Begrippenlijst

Prikkels en impulsen

Het zenuwstelsel

Hersenen

Adequate prikkel
De bepaalde prikkel waar een bepaald zintuig gevoelig voor is noem je de adequate prikkel.

Bewegingszenuwcellen
Zenuwcellen die impulsen van het centrale zenuwstelsel naar spieren en/of klieren brengen.

Gehoorzintuig
Orgaan met zintuigcellen die geluidstrillingen registreren/waarnemen, waardoor je kunt horen. Dit zijn de oren.

Gevoelszenuwcellen
Zenuwcellen die impulsen van zintuigen naar het centrale zenuwstelsel brengen.

Gevoelszintuig
Tastzintuigen, drukzintuigen, warmtezintuigen en koudezintuigen, o.a. in de huid, geven informatie door aan het zenuwstelsel over gevoel.

Gewenning
Het hoger worden van de prikkeldrempel voor een bepaalde drempel door een constante aanvoer ervan.

Gezichtszintuig
Orgaan met zintuigcellen die licht registreren/waarnemen, waardoor je kunt zien. Dit zijn de ogen.

Hersenen
Een buitengewoon ontwikkeld orgaan, dat alle gevoelens, het bewustzijn en alle mogelijkheden om iets te doen bevat.

Impulsen
Elektrische stroompjes die door zintuigcellen worden doorgegeven aan zenuwcellen.

Prikkel
Vanuit een intern of extern milieu afkomstige informatie.

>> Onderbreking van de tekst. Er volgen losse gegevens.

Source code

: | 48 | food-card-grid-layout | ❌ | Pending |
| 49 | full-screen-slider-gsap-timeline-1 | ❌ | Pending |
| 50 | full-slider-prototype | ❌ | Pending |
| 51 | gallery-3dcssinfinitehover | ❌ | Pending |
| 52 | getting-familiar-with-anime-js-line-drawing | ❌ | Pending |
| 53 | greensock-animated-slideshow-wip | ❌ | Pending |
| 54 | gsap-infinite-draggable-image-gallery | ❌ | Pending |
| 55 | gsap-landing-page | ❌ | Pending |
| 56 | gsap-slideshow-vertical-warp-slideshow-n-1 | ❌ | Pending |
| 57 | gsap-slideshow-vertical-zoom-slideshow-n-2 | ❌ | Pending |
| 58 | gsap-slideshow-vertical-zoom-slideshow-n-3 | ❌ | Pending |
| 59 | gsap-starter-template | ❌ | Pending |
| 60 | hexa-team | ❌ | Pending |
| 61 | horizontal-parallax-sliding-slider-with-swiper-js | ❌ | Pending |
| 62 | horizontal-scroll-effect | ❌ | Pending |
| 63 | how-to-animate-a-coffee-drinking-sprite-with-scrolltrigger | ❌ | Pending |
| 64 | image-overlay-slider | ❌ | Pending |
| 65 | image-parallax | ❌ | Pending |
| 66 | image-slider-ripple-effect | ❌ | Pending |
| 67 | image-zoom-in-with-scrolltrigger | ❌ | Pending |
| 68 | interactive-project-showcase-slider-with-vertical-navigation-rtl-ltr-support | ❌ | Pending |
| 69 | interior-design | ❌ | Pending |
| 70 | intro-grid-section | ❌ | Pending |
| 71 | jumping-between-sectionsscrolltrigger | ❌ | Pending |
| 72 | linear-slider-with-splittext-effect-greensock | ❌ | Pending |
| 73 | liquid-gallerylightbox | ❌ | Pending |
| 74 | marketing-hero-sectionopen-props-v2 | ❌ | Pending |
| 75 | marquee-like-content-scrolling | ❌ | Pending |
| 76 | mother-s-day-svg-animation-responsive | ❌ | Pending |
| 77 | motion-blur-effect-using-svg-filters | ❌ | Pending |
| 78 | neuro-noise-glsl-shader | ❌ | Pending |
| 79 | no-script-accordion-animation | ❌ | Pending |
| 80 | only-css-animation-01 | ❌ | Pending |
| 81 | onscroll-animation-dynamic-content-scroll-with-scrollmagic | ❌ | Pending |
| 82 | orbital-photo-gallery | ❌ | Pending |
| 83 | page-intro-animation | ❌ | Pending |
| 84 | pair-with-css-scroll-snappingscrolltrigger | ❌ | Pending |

Prikkeldrempel (drempelwaarde)
De sterkte van een prikkel die nog net omgezet wordt in een impuls en dus waargenomen wordt.

Reflex
Een zeer snelle reactie van het zenuwstelsel, waarbij het signaal in eerste instantie niet via de hersenen verloopt, maar alleen via het ruggenmerg.

Reukzintuig
Orgaan met reukzintuigcellen die geuren kunnen waarnemen, waardoor je kunt ruiken. Dit is de neus.

Ruggenmerg
Deel van het zenuwstelsel dat binnen in de wervelkolom ligt, speelt een rol bij het doorgeven van signalen in het zenuwstelsel.

Schakelcellen
Zenuwcellen die impulsen van de ene naar de andere zenuwcel brengen.

Smaakzintuig
Orgaan met smaakzintuigcellen die smaken kunnen waarnemen, waardoor je kunt proeven.

Zenuwcellen
Specifieke cellen van het zenuwstelsel, die bestaan uit een cellichaam en heel lange uitlopers. Ze ontvangen signalen en informatie en geven die door.

Zintuig
Orgaan dat een verandering in de omgeving kan waarnemen en signalen doorgeeft aan delen van het zenuwstelsel (zenuwcellen).

Zintuigcellen
Zintuigen bestaan uit zintuigcellen. In deze cellen worden prikkels omgezet in impulsen.